On September 24, 2020, the US HHS and FDA took actions to back the executive orders to help provide safe, effective, and more affordable drugs to Americans as part of the Safe Importation Action Plan to fulfil the aspect of the executive order on drug pricing to allow states to import certain prescription drugs from Canada, according to the press release announcement.
This ruling implements a provision of federal law that allows FDA authorized programs to import certain drugs from Canada under specific conditions to ensure that importation imposes no additional risk to public health and safety while achieving a significant reduction in the cost of covered products to America. The guidance describes the procedures drug manufacturers can follow to facilitate the importation of certain prescription drugs, including biological products that are FDA approved, manufactured abroad, authorized for sale in any foreign country, and originally intended for sale in that country.
“Today’s action is an important part of FDA’s priorities to promote choice and competition. The Safe Importation Action Plan aims to clearly describe procedures to import drugs that would lower prices and improve access while also maintaining the high quality and safety Americans expect and deserve,” said FDA Commissioner Stephen M. Hahn, M.D. “The FDA will continue to assess and act on opportunities to increase competition in the prescription drug market and help reduce the cost of medicines.”
The rule allows states (including the District of Columbia and territories), Indian tribes and — in certain future circumstances — pharmacists and wholesalers, to submit importation program proposals to the FDA for review and authorization. An importation program can be co-sponsored by a state, Indian tribe, pharmacist or wholesaler. Referred to as Section 804 Importation Programs, these programs will be managed by the respective sponsor and any co-sponsors and authorized by the FDA to facilitate the importation of certain prescription drugs that are approved in Canada and, with appropriate labelling, meet the conditions of an FDA-approved drug application. Eligible prescription drugs would have to be relabeled with the required U.S. labelling and undergo testing for authenticity, degradation and to ensure that the drugs meet established specifications and standards. These programs will also have to demonstrate significant cost reductions of the covered products to the American consumer.

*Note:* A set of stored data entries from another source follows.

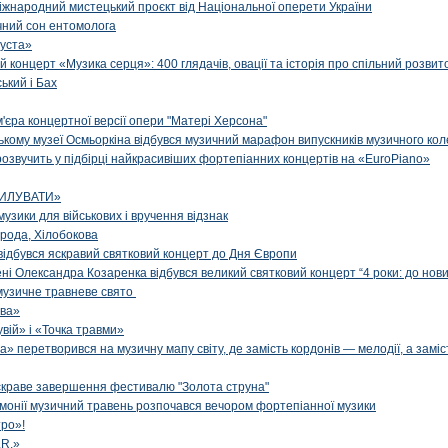
іжнародний мистецький проєкт від Національної оперети України
чний сон ентомолога
уста»
й концерт «Музика серця»: 400 глядачів, овації та історія про спільний розвит
ський і Бах
м'єра концертної версії опери "Матері Херсона"
цькому музеї Осмьоркіна відбувся музичний марафон випускників музичного ко
озвучить у підбірці найкрасивіших фортепіанних концертів на «EuroPiano»
ИЛУВАТИ»
музики для військових і вручення відзнак
рода, Хілобокова
і відбувся яскравий святковий концерт до Дня Європи
ені Олександра Козаренка відбувся великий святковий концерт “4 роки: до нов
музичне травневе свято
ова»
вій» і «Точка травми»
» перетворився на музичну мапу світу, де замість кордонів — мелодії, а заміс
яскраве завершення фестивалю "Золота струна"
рмонії музичний травень розпочався вечором фортепіанної музики
ро»!
.R.»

The final guidance issued today describes procedures for a drug manufacturer to obtain a National Drug Code (NDC) for certain FDA-approved prescription drugs, including biological products and combination products, that were originally manufactured and intended for sale in that foreign country. The use of an additional NDC for these products may allow greater flexibility for drug companies to offer these products at a lower price than what their current distribution contracts require. Prescription drugs, including biological products, imported under the pathway described in the final guidance could be available to patients in a variety of settings, including hospitals, health care providers’ offices or licensed pharmacies, and would include the FDA-approved labelling (including prescribing information).